Every record should be restated exactly, with no images included.

■ Extracted information ■
+ + + + +
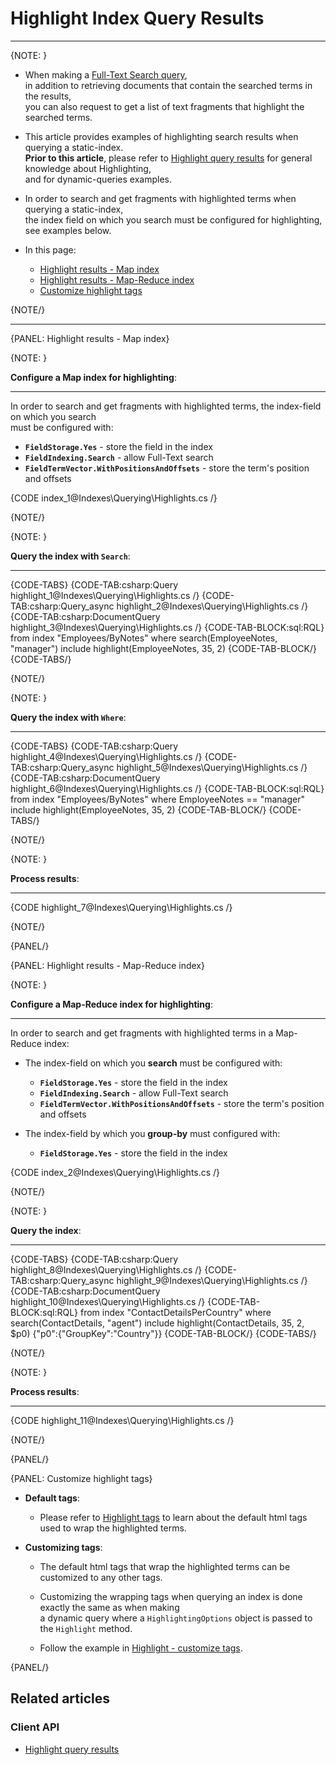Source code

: # Highlight Index Query Results
---

{NOTE: }

* When making a [Full-Text Search query](../../indexes/querying/searching),  
  in addition to retrieving documents that contain the searched terms in the results,  
  you can also request to get a list of text fragments that highlight the searched terms.  

* This article provides examples of highlighting search results when querying a static-index.  
  __Prior to this article__, please refer to [Highlight query results](../../client-api/session/querying/how-to-use-highlighting) for general knowledge about Highlighting,  
  and for dynamic-queries examples.

* In order to search and get fragments with highlighted terms when querying a static-index,  
  the index field on which you search must be configured for highlighting,  
  see examples below. 

* In this page:
  * [Highlight results - Map index](../../indexes/querying/highlighting#highlight-results---map-index)
  * [Highlight results - Map-Reduce index](../../indexes/querying/highlighting#highlight-results---map-reduce-index)
  * [Customize highlight tags](../../indexes/querying/highlighting#customize-highlight-tags)

{NOTE/}

---

{PANEL: Highlight results - Map index}

{NOTE: }

__Configure a Map index for highlighting__:

---

In order to search and get fragments with highlighted terms, the index-field on which you search  
must be configured with:  

  * __`FieldStorage.Yes`__ - store the field in the index  
  * __`FieldIndexing.Search`__ - allow Full-Text search  
  * __`FieldTermVector.WithPositionsAndOffsets`__ - store the term's position and offsets

{CODE index_1@Indexes\Querying\Highlights.cs /}

{NOTE/}

{NOTE: }

__Query the index with `Search`__:

---

{CODE-TABS}
{CODE-TAB:csharp:Query highlight_1@Indexes\Querying\Highlights.cs /}
{CODE-TAB:csharp:Query_async highlight_2@Indexes\Querying\Highlights.cs /}
{CODE-TAB:csharp:DocumentQuery highlight_3@Indexes\Querying\Highlights.cs /}
{CODE-TAB-BLOCK:sql:RQL}
from index "Employees/ByNotes"
where search(EmployeeNotes, "manager")
include highlight(EmployeeNotes, 35, 2)
{CODE-TAB-BLOCK/}
{CODE-TABS/}

{NOTE/}

{NOTE: }

__Query the index with `Where`__:

---

{CODE-TABS}
{CODE-TAB:csharp:Query highlight_4@Indexes\Querying\Highlights.cs /}
{CODE-TAB:csharp:Query_async highlight_5@Indexes\Querying\Highlights.cs /}
{CODE-TAB:csharp:DocumentQuery highlight_6@Indexes\Querying\Highlights.cs /}
{CODE-TAB-BLOCK:sql:RQL}
from index "Employees/ByNotes"
where EmployeeNotes == "manager"
include highlight(EmployeeNotes, 35, 2)
{CODE-TAB-BLOCK/}
{CODE-TABS/}

{NOTE/}

{NOTE: }

__Process results__:

---

{CODE highlight_7@Indexes\Querying\Highlights.cs /}

{NOTE/}

{PANEL/}

{PANEL: Highlight results - Map-Reduce index}

{NOTE: }

__Configure a Map-Reduce index for highlighting__:

---

In order to search and get fragments with highlighted terms in a Map-Reduce index:

  * The index-field on which you __search__ must be configured with:

    * __`FieldStorage.Yes`__ - store the field in the index
    * __`FieldIndexing.Search`__ - allow Full-Text search
    * __`FieldTermVector.WithPositionsAndOffsets`__ - store the term's position and offsets

  * The index-field by which you __group-by__ must configured with:

    * __`FieldStorage.Yes`__ - store the field in the index

{CODE index_2@Indexes\Querying\Highlights.cs /}

{NOTE/}

{NOTE: }

__Query the index__:

---

{CODE-TABS}
{CODE-TAB:csharp:Query highlight_8@Indexes\Querying\Highlights.cs /}
{CODE-TAB:csharp:Query_async highlight_9@Indexes\Querying\Highlights.cs /}
{CODE-TAB:csharp:DocumentQuery highlight_10@Indexes\Querying\Highlights.cs /}
{CODE-TAB-BLOCK:sql:RQL}
from index "ContactDetailsPerCountry"
where search(ContactDetails, "agent")
include highlight(ContactDetails, 35, 2, $p0)
{"p0":{"GroupKey":"Country"}}
{CODE-TAB-BLOCK/}
{CODE-TABS/}

{NOTE/}

{NOTE: }

__Process results__:

---

{CODE highlight_11@Indexes\Querying\Highlights.cs /}

{NOTE/}

{PANEL/}

{PANEL: Customize highlight tags}

* __Default tags__:  

  * Please refer to [Highlight tags](../../client-api/session/querying/how-to-use-highlighting#highlight-tags) to learn about the default html tags used to wrap the highlighted terms.

* __Customizing tags__:  

  * The default html tags that wrap the highlighted terms can be customized to any other tags.  
  
  * Customizing the wrapping tags when querying an index is done exactly the same as when making  
    a dynamic query where a `HighlightingOptions` object is passed to the `Highlight` method.
  
  * Follow the example in [Highlight - customize tags](../../client-api/session/querying/how-to-use-highlighting#highlight---customize-tags).

{PANEL/}

## Related articles

### Client API

- [Highlight query results](../../client-api/session/querying/how-to-use-highlighting)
+ + + + +
■ Completed task ■
Source code

: # Highlight Index Query Results
---

{NOTE: }

* When making a [Full-Text Search query](../../indexes/querying/searching),  
  in addition to retrieving documents that contain the searched terms in the results,  
  you can also request to get a list of text fragments that highlight the searched terms.  

* This article provides examples of highlighting search results when querying a static-index.  
  __Prior to this article__, please refer to [Highlight query results](../../client-api/session/querying/how-to-use-highlighting) for general knowledge about Highlighting,  
  and for dynamic-queries examples.

* In order to search and get fragments with highlighted terms when querying a static-index,  
  the index field on which you search must be configured for highlighting,  
  see examples below. 

* In this page:
  * [Highlight results - Map index](../../indexes/querying/highlighting#highlight-results---map-index)
  * [Highlight results - Map-Reduce index](../../indexes/querying/highlighting#highlight-results---map-reduce-index)
  * [Customize highlight tags](../../indexes/querying/highlighting#customize-highlight-tags)

{NOTE/}

---

{PANEL: Highlight results - Map index}

{NOTE: }

__Configure a Map index for highlighting__:

---

In order to search and get fragments with highlighted terms, the index-field on which you search  
must be configured with:  

  * __`FieldStorage.Yes`__ - store the field in the index  
  * __`FieldIndexing.Search`__ - allow Full-Text search  
  * __`FieldTermVector.WithPositionsAndOffsets`__ - store the term's position and offsets

{CODE index_1@Indexes\Querying\Highlights.cs /}

{NOTE/}

{NOTE: }

__Query the index with `Search`__:

---

{CODE-TABS}
{CODE-TAB:csharp:Query highlight_1@Indexes\Querying\Highlights.cs /}
{CODE-TAB:csharp:Query_async highlight_2@Indexes\Querying\Highlights.cs /}
{CODE-TAB:csharp:DocumentQuery highlight_3@Indexes\Querying\Highlights.cs /}
{CODE-TAB-BLOCK:sql:RQL}
from index "Employees/ByNotes"
where search(EmployeeNotes, "manager")
include highlight(EmployeeNotes, 35, 2)
{CODE-TAB-BLOCK/}
{CODE-TABS/}

{NOTE/}

{NOTE: }

__Query the index with `Where`__:

---

{CODE-TABS}
{CODE-TAB:csharp:Query highlight_4@Indexes\Querying\Highlights.cs /}
{CODE-TAB:csharp:Query_async highlight_5@Indexes\Querying\Highlights.cs /}
{CODE-TAB:csharp:DocumentQuery highlight_6@Indexes\Querying\Highlights.cs /}
{CODE-TAB-BLOCK:sql:RQL}
from index "Employees/ByNotes"
where EmployeeNotes == "manager"
include highlight(EmployeeNotes, 35, 2)
{CODE-TAB-BLOCK/}
{CODE-TABS/}

{NOTE/}

{NOTE: }

__Process results__:

---

{CODE highlight_7@Indexes\Querying\Highlights.cs /}

{NOTE/}

{PANEL/}

{PANEL: Highlight results - Map-Reduce index}

{NOTE: }

__Configure a Map-Reduce index for highlighting__:

---

In order to search and get fragments with highlighted terms in a Map-Reduce index:

  * The index-field on which you __search__ must be configured with:

    * __`FieldStorage.Yes`__ - store the field in the index
    * __`FieldIndexing.Search`__ - allow Full-Text search
    * __`FieldTermVector.WithPositionsAndOffsets`__ - store the term's position and offsets

  * The index-field by which you __group-by__ must configured with:

    * __`FieldStorage.Yes`__ - store the field in the index

{CODE index_2@Indexes\Querying\Highlights.cs /}

{NOTE/}

{NOTE: }

__Query the index__:

---

{CODE-TABS}
{CODE-TAB:csharp:Query highlight_8@Indexes\Querying\Highlights.cs /}
{CODE-TAB:csharp:Query_async highlight_9@Indexes\Querying\Highlights.cs /}
{CODE-TAB:csharp:DocumentQuery highlight_10@Indexes\Querying\Highlights.cs /}
{CODE-TAB-BLOCK:sql:RQL}
from index "ContactDetailsPerCountry"
where search(ContactDetails, "agent")
include highlight(ContactDetails, 35, 2, $p0)
{"p0":{"GroupKey":"Country"}}
{CODE-TAB-BLOCK/}
{CODE-TABS/}

{NOTE/}

{NOTE: }

__Process results__:

---

{CODE highlight_11@Indexes\Querying\Highlights.cs /}

{NOTE/}

{PANEL/}

{PANEL: Customize highlight tags}

* __Default tags__:  

  * Please refer to [Highlight tags](../../client-api/session/querying/how-to-use-highlighting#highlight-tags) to learn about the default html tags used to wrap the highlighted terms.

* __Customizing tags__:  

  * The default html tags that wrap the highlighted terms can be customized to any other tags.  
  
  * Customizing the wrapping tags when querying an index is done exactly the same as when making  
    a dynamic query where a `HighlightingOptions` object is passed to the `Highlight` method.
  
  * Follow the example in [Highlight - customize tags](../../client-api/session/querying/how-to-use-highlighting#highlight---customize-tags).

{PANEL/}

## Related articles

### Client API

- [Highlight query results](../../client-api/session/querying/how-to-use-highlighting)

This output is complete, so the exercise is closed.